Thank you so much for helping this mamma feel validated in her efforts, and for helping me see the reasons WHY I need to continue investing in my child’s life!
No more momma guilt!! Pick up that phone. 🙂 Yes, yes yes!!
Preach it Nicki!!! I so love this. You are so right. My husband is a deputy sheriff in the county we live He says over 75% of his calls could be stopped if parents would be parents and not friends.
I can say I’m glad I have a boy. I know it is just as tough, but it just seems like girls are so much meaner than we were. I just don’t understand. There are days I would love to have a girl, but then there are days I’m glad I have a son.

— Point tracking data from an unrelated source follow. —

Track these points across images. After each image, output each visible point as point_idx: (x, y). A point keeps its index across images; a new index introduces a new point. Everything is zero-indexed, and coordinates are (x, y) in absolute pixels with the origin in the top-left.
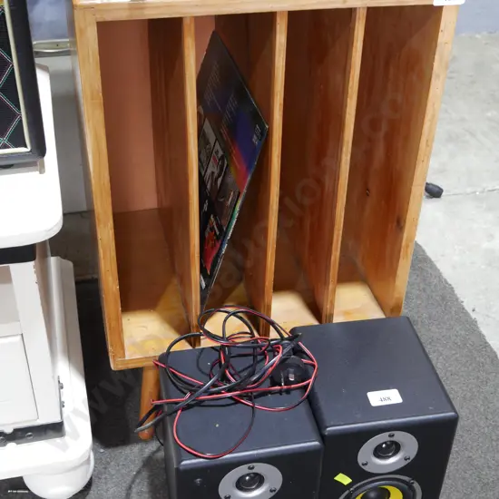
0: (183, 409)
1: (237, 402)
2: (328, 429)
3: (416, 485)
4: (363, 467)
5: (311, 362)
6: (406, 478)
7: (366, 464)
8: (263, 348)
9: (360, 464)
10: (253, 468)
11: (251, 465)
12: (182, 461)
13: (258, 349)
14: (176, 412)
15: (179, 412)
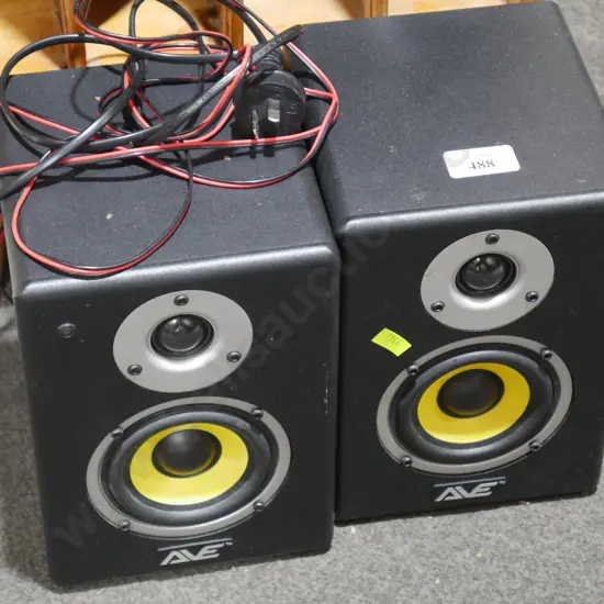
0: (35, 186)
1: (157, 172)
2: (351, 223)
3: (557, 362)
4: (435, 315)
5: (322, 93)
6: (535, 346)
7: (440, 308)
8: (220, 65)
9: (428, 307)
10: (184, 301)
11: (181, 294)
12: (28, 282)
13: (208, 68)
14: (19, 189)
15: (27, 190)
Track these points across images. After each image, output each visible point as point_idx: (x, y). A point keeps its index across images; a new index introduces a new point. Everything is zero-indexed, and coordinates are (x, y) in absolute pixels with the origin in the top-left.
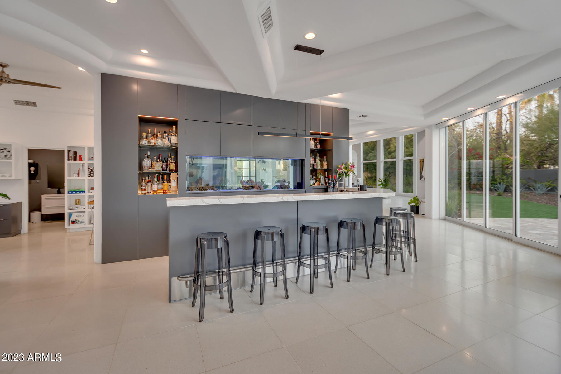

Love to listen and read what you have to say – GREAT JOB!!!
Great message! I just shared it on my FB page. I am that mom who peruses my daughter’s Instagram from time to time. She recently added SnapChat to her phone. Still processing that one, but her criteria for accepting “friend requests” there, as well as other social media places, is solid so no worries yet. And she’s actually unfriended/unfollowed people in the past. So much of this didn’t even exist when her brothers were her age. We have no previous experience to draw from like we did for most other areas of life. And she being a girl does make things different, but that’s a whole ‘nother conversation.
Outstanding article and advice! I monitored my daughter’s phone and social media and we still had issues. Now she is a college student, and I pray she is continuing to make good decisions. Because of all I have already dealt with, her younger siblings’ access to technology is moving at a snail’s pace! Parenting is definitely not for cowards! Thank you for the affirmation.